A year after he signed the enabling legislation into law, Gov. Bill Haslam joined construction industry leaders Wednesday in launching a marketing campaign called “Go Build Tennessee” to encourage high school students to consider careers in the building trades, reports Richard Locker.
Tennessee is the third state with a similar program, following Alabama, where it began in 2010, and Georgia, in 2012. It uses an array of media, public relations and outreach efforts targeting students as early as junior high to consider careers as boilermakers, carpenters, electricians, electric linemen, equipment operators, iron workers, masons, plumbers and pipe fitters, road builders, sheet metal workers, welders and other trades.
Haslam said that for every five skilled tradesmen about to retire, only one new worker is in the, education, training and apprenticeship pipeline to replace them. And he said the construction industry is expected to grow 22 percent over the next decade.
“For anybody who’s seen the growth happening in Nashville and across the state, the challenge for us is … across all the different aspects of construction,” the governor said. “What we hope this effort will do is help young people know, ‘Hey, that’s a great career opportunity for me and something I should think seriously about,’ because it’s a realistic career path that can provide a great occupation.”

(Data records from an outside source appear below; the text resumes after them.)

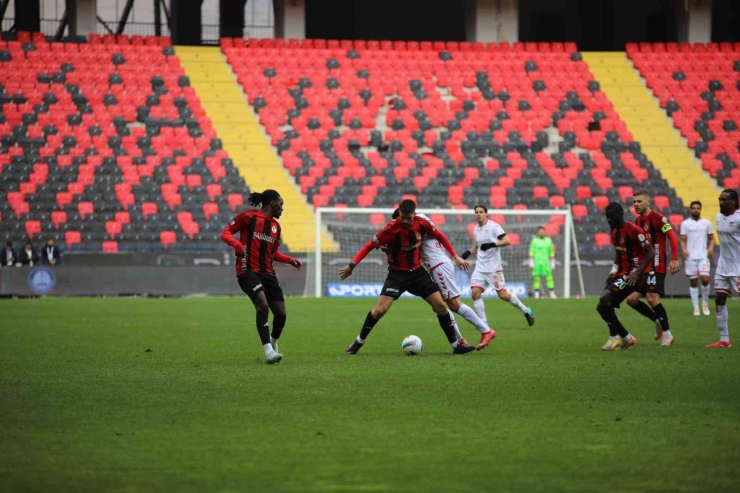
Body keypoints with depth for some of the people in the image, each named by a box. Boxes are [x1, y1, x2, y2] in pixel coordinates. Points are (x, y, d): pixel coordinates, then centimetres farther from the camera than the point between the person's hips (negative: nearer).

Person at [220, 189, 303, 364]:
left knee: (281, 313, 1)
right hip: (248, 270, -7)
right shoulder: (248, 217, -2)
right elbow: (225, 233, -1)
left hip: (268, 273, 7)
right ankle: (268, 350, -25)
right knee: (263, 305, -26)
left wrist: (290, 260, 11)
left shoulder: (276, 226, 17)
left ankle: (273, 343, 32)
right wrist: (236, 243, -22)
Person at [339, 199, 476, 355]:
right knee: (380, 309, -17)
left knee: (440, 306, -2)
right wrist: (352, 265, -22)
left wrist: (455, 257, 6)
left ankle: (455, 345, 10)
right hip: (397, 273, -4)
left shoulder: (422, 224, -12)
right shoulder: (391, 229, -23)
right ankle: (359, 342, 3)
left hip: (417, 272, 4)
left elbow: (440, 237, 7)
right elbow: (370, 246, -17)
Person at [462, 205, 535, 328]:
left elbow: (507, 241, -15)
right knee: (475, 292, -10)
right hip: (480, 267, 6)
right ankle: (483, 323, -4)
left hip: (493, 267, -6)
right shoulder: (476, 229, 12)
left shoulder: (493, 226, -9)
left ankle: (525, 310, 18)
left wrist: (492, 244, -28)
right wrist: (469, 252, 6)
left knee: (502, 294, -3)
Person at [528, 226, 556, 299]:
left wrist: (552, 262, 12)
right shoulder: (534, 241, 3)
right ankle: (536, 294, 0)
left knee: (549, 277, -7)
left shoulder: (548, 240, 11)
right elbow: (531, 252, 1)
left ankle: (552, 293, -6)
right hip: (537, 262, -2)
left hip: (546, 262, 2)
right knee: (536, 278, -4)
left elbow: (551, 252, 15)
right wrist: (531, 262, -6)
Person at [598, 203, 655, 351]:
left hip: (631, 276, -9)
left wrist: (637, 273, -23)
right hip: (621, 273, 10)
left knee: (605, 298, -25)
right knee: (602, 306, 3)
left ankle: (615, 337, -15)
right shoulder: (614, 231, 10)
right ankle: (626, 338, 12)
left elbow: (650, 253, -16)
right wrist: (614, 270, 11)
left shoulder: (634, 230, -16)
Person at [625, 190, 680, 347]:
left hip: (656, 267, -8)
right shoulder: (638, 221, 13)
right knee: (631, 299, 3)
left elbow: (672, 237, -16)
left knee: (652, 298, -16)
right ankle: (658, 322, 19)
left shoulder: (657, 218, -12)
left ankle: (667, 334, -4)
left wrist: (674, 259, -23)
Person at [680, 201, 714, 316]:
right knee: (693, 282, 2)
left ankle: (705, 302, 7)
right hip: (690, 257, 0)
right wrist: (684, 250, -16)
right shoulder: (685, 224, 4)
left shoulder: (707, 223, 8)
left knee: (705, 279, -15)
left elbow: (711, 238, 11)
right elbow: (683, 240, 3)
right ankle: (696, 308, 7)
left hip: (703, 256, 0)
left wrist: (711, 248, -8)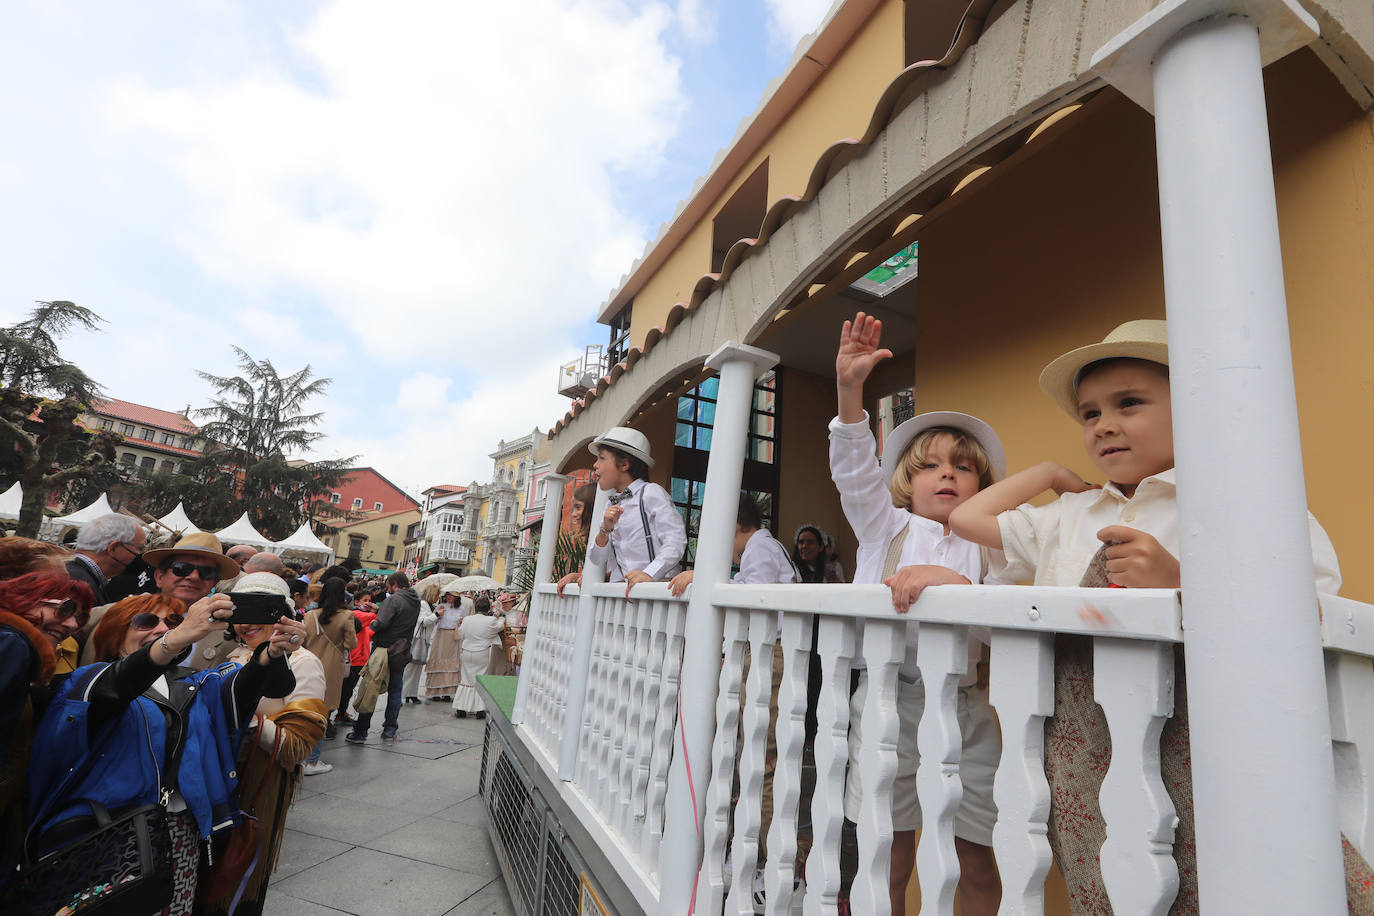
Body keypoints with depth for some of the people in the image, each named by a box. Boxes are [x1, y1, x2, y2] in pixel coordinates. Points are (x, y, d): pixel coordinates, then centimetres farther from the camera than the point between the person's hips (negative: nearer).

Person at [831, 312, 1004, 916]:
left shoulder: (986, 544, 6)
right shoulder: (887, 528, 7)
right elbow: (855, 470, -8)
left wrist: (953, 582, -29)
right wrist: (849, 390, -20)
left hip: (964, 707, 1)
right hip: (887, 701, 0)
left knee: (977, 864, 12)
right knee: (889, 860, 11)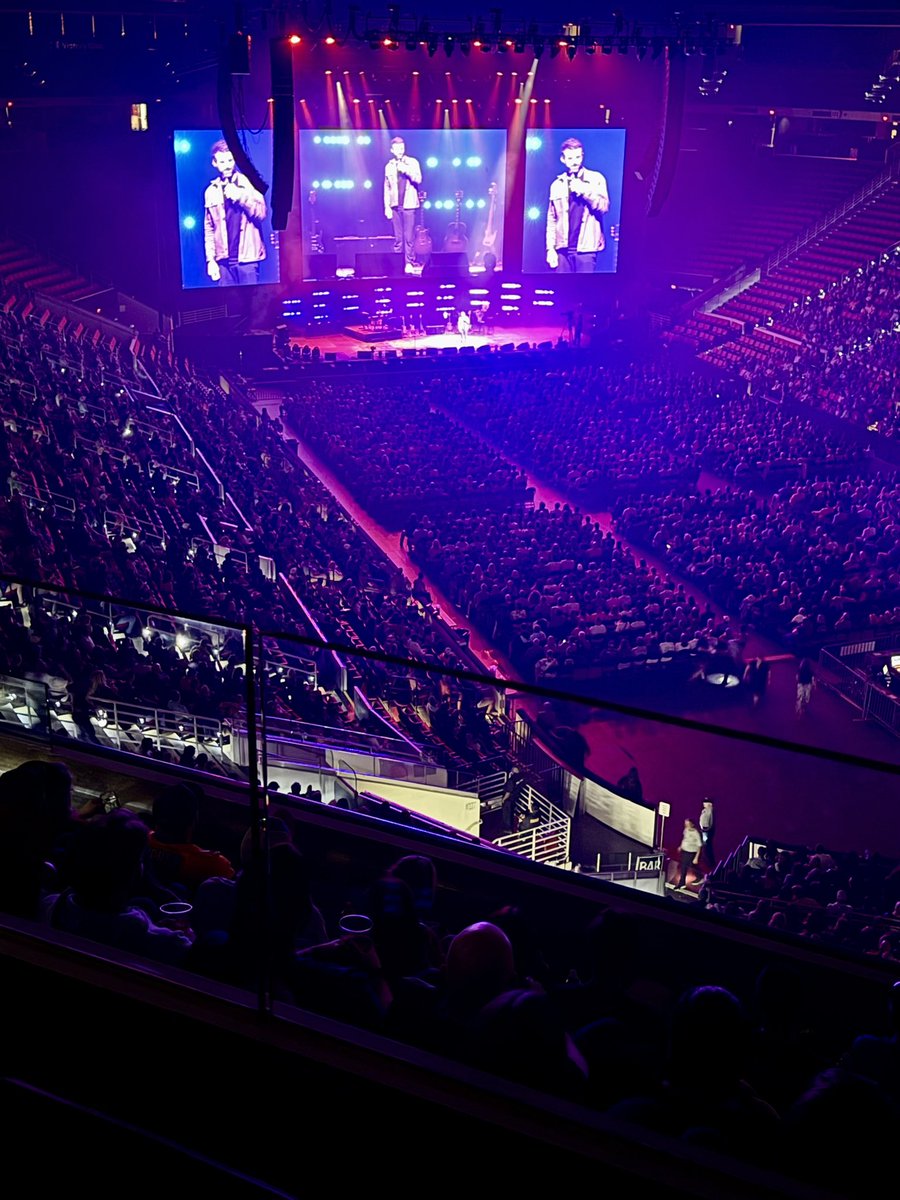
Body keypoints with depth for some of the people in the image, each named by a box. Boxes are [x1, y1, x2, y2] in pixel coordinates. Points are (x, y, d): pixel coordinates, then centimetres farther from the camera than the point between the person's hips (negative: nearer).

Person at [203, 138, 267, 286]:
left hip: (247, 257, -2)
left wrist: (239, 196, -15)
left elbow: (261, 213, -5)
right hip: (224, 259, 2)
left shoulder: (249, 184, 3)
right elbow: (209, 228, 10)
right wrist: (210, 259, 3)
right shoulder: (211, 192, 9)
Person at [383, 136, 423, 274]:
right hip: (395, 206, 2)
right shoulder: (389, 166, 11)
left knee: (409, 237, -5)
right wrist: (387, 206, 4)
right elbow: (387, 187, 10)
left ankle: (409, 263, -1)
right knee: (397, 237, 2)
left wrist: (406, 170, -19)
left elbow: (418, 180, -6)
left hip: (409, 204, -2)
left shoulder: (413, 162, 5)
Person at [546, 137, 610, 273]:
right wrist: (550, 248, 3)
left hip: (585, 247, -2)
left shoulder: (596, 179, 5)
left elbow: (604, 206, -4)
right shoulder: (557, 185, 11)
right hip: (563, 248, 2)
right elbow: (551, 220, 11)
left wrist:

State lawmakers in 2015 approved the “Go Build Tennessee Act,” creating a nonprofit corporation and board to run the program and diverting about $3 million in surplus contractor-licensing fees collected by the state into the program, over the next three years to pay for it. The bill was proposed and lobbied for by the Tennessee Associated General Contractors, Associated Builders and Contractors of Tennessee, the Home Builders Association of Tennessee, and the Tennessee Road Builders Association.